The surgical team is well aware of all of the potential complications and dangers of the procedure they are about to perform, but they look relaxed. For them, this is just part of the job.

*

Once the patient is asleep he has to be properly positioned on the operating table. This involves not only positioning the head to give the surgeons access to the tumour site, but also making sure that the patient will not suffer bed sores or injury from being in an awkward position. This kind of surgery usually takes from four to six hours but if there is major bleeding or any other complications during the procedure, it can take up to twelve.

The surgical team then gets to work. The patient is draped in surgical sheets until the only part of him showing is the piece of his head where the surgeon will enter the brain. The patient’s head is shaved very carefully just around where the incision will go. It has been shown that shaving a greater area increases risk of infection.

Opening the skull takes time. Although there are automatic instruments available, Del Maestro prefers to do things by hand. “I do many operations on patients who are awake,” he says. “Automatic instruments really shake the skull.” First, he drills holes into the skull with a hand-operated drill. Once the holes are drilled, a Gigli saw—a long wire with a blade and two handles—is used to cut through the skull between the holes. The section of skull is then removed while the rest of the operation is performed.
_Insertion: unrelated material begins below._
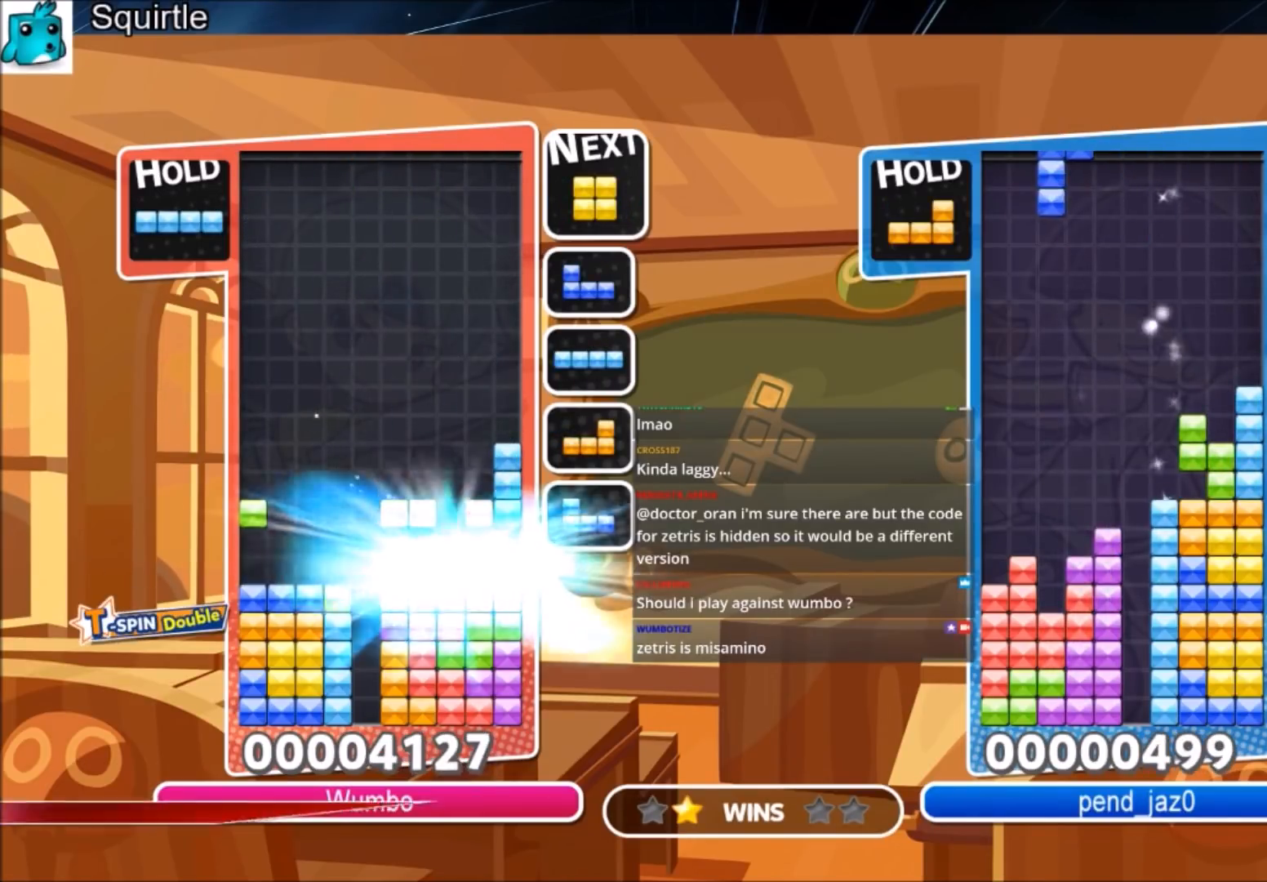
{"keys": [], "events": [[401, "left", "down"], [501, "left", "up"]]}
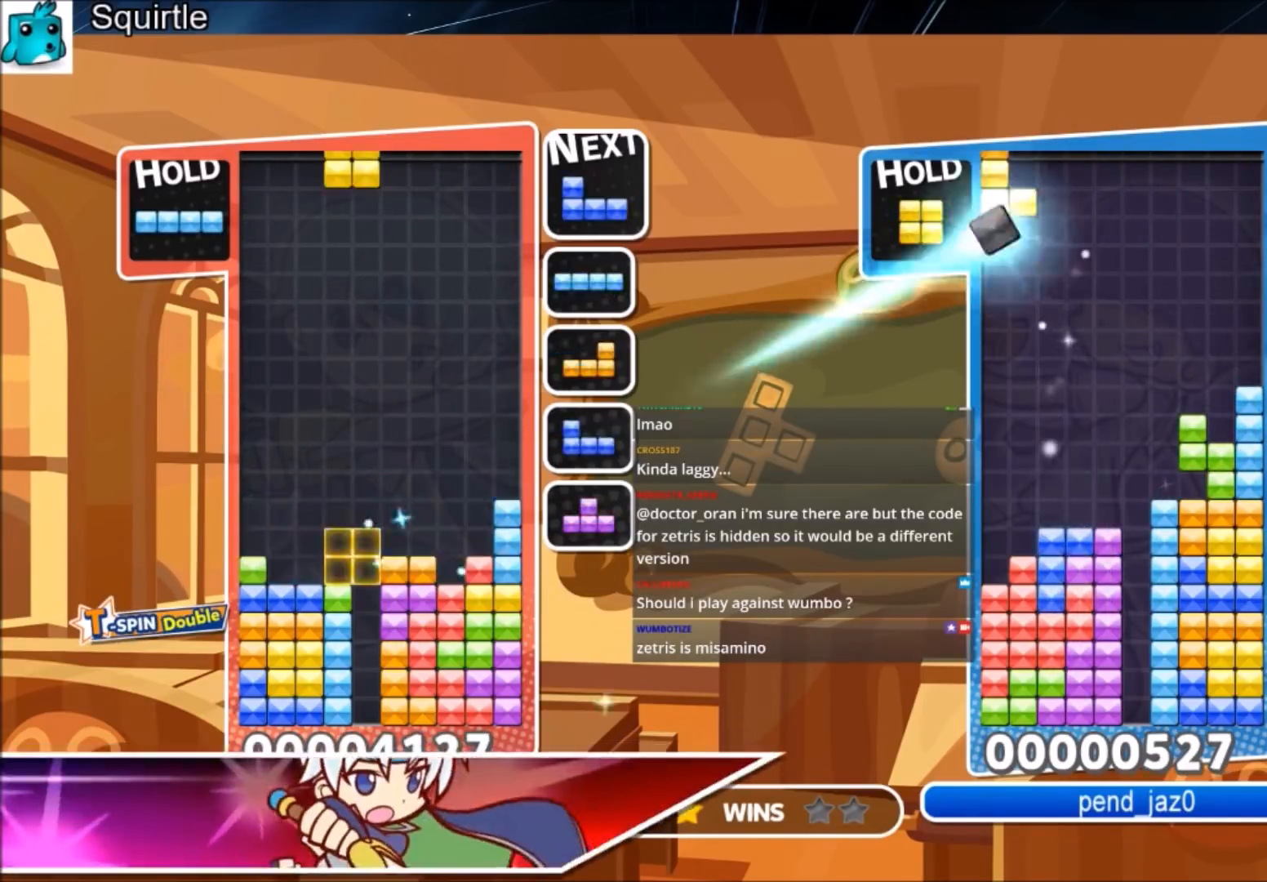
{"keys": ["left"], "events": [[100, "left", "down"], [133, "down", "down"], [300, "down", "up"]]}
It takes over an hour to get through the skull and the dura, the layer that lies between the brain and the skull, and expose the tumour. It will take hours more to remove the tumour. The surgeons look through a microscope as they work, so they can better see what they are doing. Del Maestro and Perin take turns sitting on a stool as they aspirate, suction, and mop up the blood with surgical patties, swabs designed to absorb fluids and protect the surrounding normal brain tissue. At the end of the day, a nurse will count all of the used patties removed from the patient to make sure that nothing has been left inside.

During the operation, a sample of the tumour is sent to the pathology lab to confirm the diagnosis. Dr Perin takes the residents to see the pathologist while Del Maestro stays behind and continues the surgery. The diagnosis is confirmed as a very malignant glioblastoma multiforme.

It’s going on 4:30 pm by the time the surgical team is ready to close the surgery and replace the skull flap, approximately another hour and a half of work. For many in the OR, this will mean a 12-hour workday, having started their shifts at the hospital at six that morning. Del Maestro has not left the room during the whole procedure. Not to pee, not to eat. “You get used to it,” he says. This is a discipline that requires physical stamina. (According to a resident, at a similar surgery the previous week the entire surgical team had been on call the night before, which meant they hadn’t had much sleep.)

The surgery has gone well. If everything goes smoothly with recovery, the patient will go home within three days. This does not mean the end of his medical treatment. He will most likely undergo chemotherapy and radiation following his recovery from surgery.

As for the surgical team, in a couple of days they will start all over again: another patient, another operation.